When is the turning point where a relationship becomes serious?
In the first few weeks people cannot tell the difference between relationships that will last and those that are doomed.
Both long-term and short-term relationships feel almost identical to people — at least at first they do.
Whether the relationship is destined to last a month or a lifetime, romantic interest initially rises in similar ways, interviews find.
In other words, people do not really know whether it is going to last.
However, at some stage in what become short-term relationships, romantic interest starts to tail off.
The turning point is often when the relationship becomes sexual.
Dr Paul Eastwick, the study’s first author, said:
“Long-term and short-term trajectories typically pull apart after you’ve known someone for weeks or months.
In the beginning, there is no strong evidence that people can tell whether a given relationship will be long-term and serious or short-term and casual.”
Casual to committed
The results come from in-depth interviews with over 800 adults of all ages.
People were asked to reconstruct the events and experiences in their relationships — both long- and short-term.
Dr Eastwick said:
“Some of the most interesting moments in these relationships happen after you meet the person face-to-face, but before anything sexual has happened.

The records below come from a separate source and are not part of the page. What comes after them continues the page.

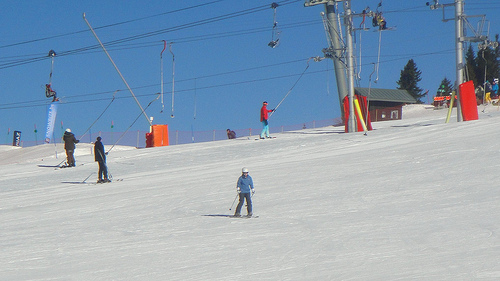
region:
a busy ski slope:
[39, 0, 467, 255]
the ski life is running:
[31, 36, 299, 104]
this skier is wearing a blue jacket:
[226, 169, 268, 224]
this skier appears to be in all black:
[93, 129, 110, 188]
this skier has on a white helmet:
[59, 127, 76, 172]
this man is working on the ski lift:
[249, 45, 315, 140]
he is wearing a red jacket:
[251, 87, 282, 139]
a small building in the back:
[339, 79, 426, 129]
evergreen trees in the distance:
[397, 48, 497, 105]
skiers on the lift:
[43, 71, 65, 109]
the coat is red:
[262, 108, 269, 117]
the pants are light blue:
[262, 125, 269, 133]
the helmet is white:
[240, 164, 250, 175]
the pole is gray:
[277, 83, 286, 116]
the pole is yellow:
[352, 99, 367, 124]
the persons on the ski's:
[228, 165, 258, 222]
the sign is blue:
[46, 110, 56, 126]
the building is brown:
[374, 107, 389, 118]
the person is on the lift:
[41, 80, 61, 104]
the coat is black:
[66, 136, 75, 146]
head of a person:
[241, 165, 251, 175]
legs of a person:
[232, 191, 258, 225]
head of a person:
[260, 99, 270, 105]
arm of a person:
[236, 178, 244, 191]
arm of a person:
[247, 180, 259, 194]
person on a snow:
[85, 129, 118, 182]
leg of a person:
[251, 115, 273, 139]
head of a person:
[60, 118, 75, 133]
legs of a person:
[61, 145, 78, 165]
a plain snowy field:
[295, 185, 448, 257]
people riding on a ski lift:
[27, 4, 497, 109]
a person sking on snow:
[211, 145, 280, 224]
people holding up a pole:
[61, 101, 292, 179]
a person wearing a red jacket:
[252, 103, 269, 121]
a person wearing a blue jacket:
[222, 167, 262, 202]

You wonder ‘is this going somewhere?’ or ‘How much am I into this person?’
It is somewhere around this point that short-term and long-term relationships start to diverge, and historically, we have very little data on this particular period of time.”
People may end up in short-term relationships with those they are only attracted to a little.

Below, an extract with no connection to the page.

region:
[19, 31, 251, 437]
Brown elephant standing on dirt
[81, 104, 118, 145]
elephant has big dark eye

Long-term relationships turn out to be those that start out exciting and grow into something long-lasting and stable.
Dr Eastwick said:
“People would hook up with some partners for the first time and think ‘wow, this is pretty good.’
People tried to turn those experiences into long-term relationships.
Others sparked more of a ‘meh’ reaction.
Those were the short-term ones.”
The study was published in the Journal of Experimental Psychology: General (Eastwick et al., 2018).